Democratic Notion for Gotion

One problem with American politics? Far too many decisions get made by the federal government. 

Not only is the Washington Leviathan removed geographically from most citizens, it’s also completely devoid of the direct democratic checks available to voters in most American cities and roughly half of U.S. states: initiative, referendum, and recall

At the state and local level, we can often respond directly to unpopular government actions with a ballot measure or a recall campaign.

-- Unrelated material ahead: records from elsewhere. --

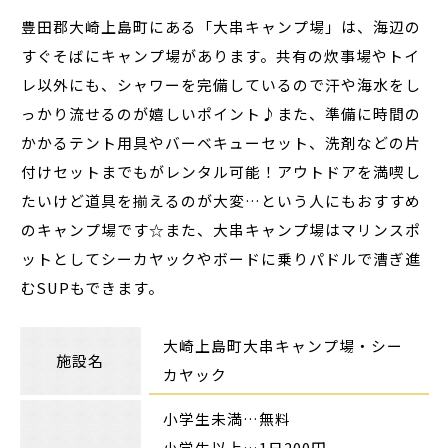
豊田郡大崎上島町にある「大串キャンプ場」は、海辺の
すぐそばにキャンプ場があります。共有の炊事場やトイ
レ以外にも、シャワーを完備しているので汗や海水をし
っかり流せるのが嬉しいポイント♪また、準備に時間の
かかるテント用具やバーベキューセット、洗剤などの片
付けセットまでもがレンタル可能！アウトドアを満喫し
たいけど道具を揃えるのが大変…という人にもおすすめ
のキャンプ場です☆また、大串キャンプ場はマリンスポ
ットとしてシーカヤックやボードに乗りパドルで漕ぎ進
むSUPもできます。
大崎上島町大串キャンプ場・シー
施設名
カヤック
小学生未満…無料
小学生以上…1日200円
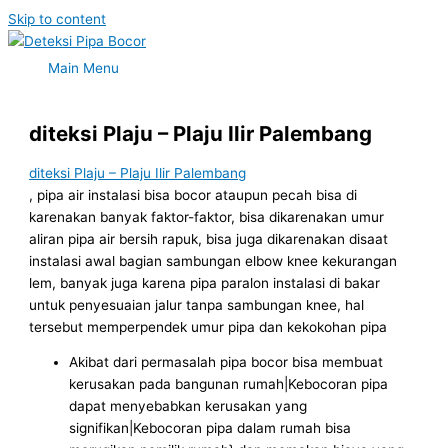
Skip to content
Main Menu
diteksi Plaju – Plaju Ilir Palembang
diteksi Plaju – Plaju Ilir Palembang
, pipa air instalasi bisa bocor ataupun pecah bisa di
karenakan banyak faktor-faktor, bisa dikarenakan umur
aliran pipa air bersih rapuk, bisa juga dikarenakan disaat
instalasi awal bagian sambungan elbow knee kekurangan
lem, banyak juga karena pipa paralon instalasi di bakar
untuk penyesuaian jalur tanpa sambungan knee, hal
tersebut memperpendek umur pipa dan kekokohan pipa
Akibat dari permasalah pipa bocor bisa membuat
kerusakan pada bangunan rumah|Kebocoran pipa
dapat menyebabkan kerusakan yang
signifikan|Kebocoran pipa dalam rumah bisa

And these local efforts can at times impact our national government —  even international policies. 

That’s what happened last Tuesday in Green Township in Mecosta County, Michigan, when voters recalled their entire township board — sending all five remaining board members packing after a sixth member had already resigned.

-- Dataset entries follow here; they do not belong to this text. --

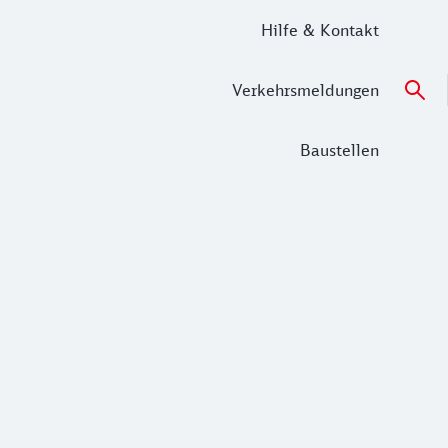
Hilfe & Kontakt
Verkehrsmeldungen
Baustellen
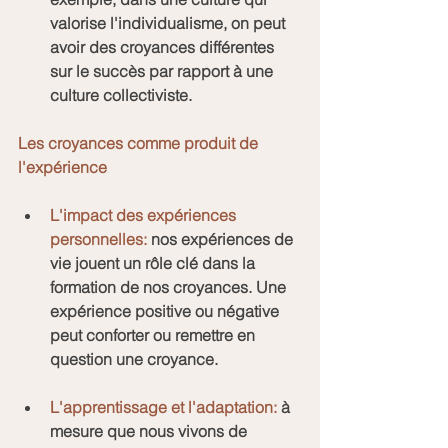
valorise l'individualisme, on peut 
avoir des croyances différentes 
sur le succès par rapport à une 
culture collectiviste.
Les croyances comme produit de 
l'expérience
L'impact des expériences 
personnelles:
 nos expériences de 
vie jouent un rôle clé dans la 
formation de nos croyances. Une 
expérience positive ou négative 
peut conforter ou remettre en 
question une croyance.
L'apprentissage et l'adaptation:
 à 
mesure que nous vivons de 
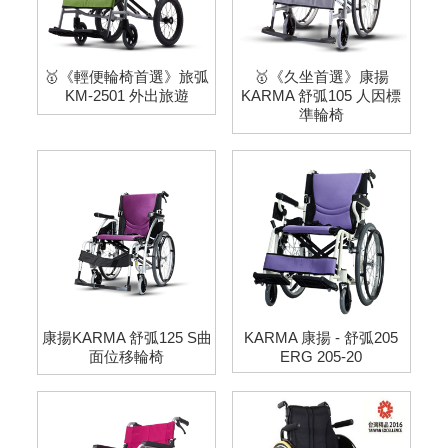
🥇《輕便輪椅首選》旅弧
🥇《久坐首選》康揚
KM-2501 外出旅遊
KARMA 舒弧105 人因標
準輪椅
康揚KARMA 舒弧125 S曲
KARMA 康揚 - 舒弧205
面位移輪椅
ERG 205-20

Back in April, spurred on by Gov. Gretchen Whitmer’s cheerleading, Michigan lawmakers approved $175 million in “taxpayer incentives” [read: subsidies] to help Gotion Inc. “build a $2.4 billion electric vehicle battery plant.”

Public uproar was not merely over the subsidy but also because the company’s parent company, Gotion High Tech, is based in China.

“We don’t want it here. It’s dangerous. We’re zoned agricultural, and they’re trying to re-​zone our property,” said resident Lori Brock. “There’s nothing that’s been truthful about this.”

When it became clear that, in addition to state legislators not listening, local officials showed more interest in making a deal than being transparent with citizens, Brock filed a petition to recall the board.

And the rest is hist … well, not so fast. Township officials continue to say the deal is done. To which Brock pledges, “We’re moving forward with lawsuits against Gotion.” 

Because voters were able to express themselves, there is hope.

This is Common Sense. I’m Paul Jacob.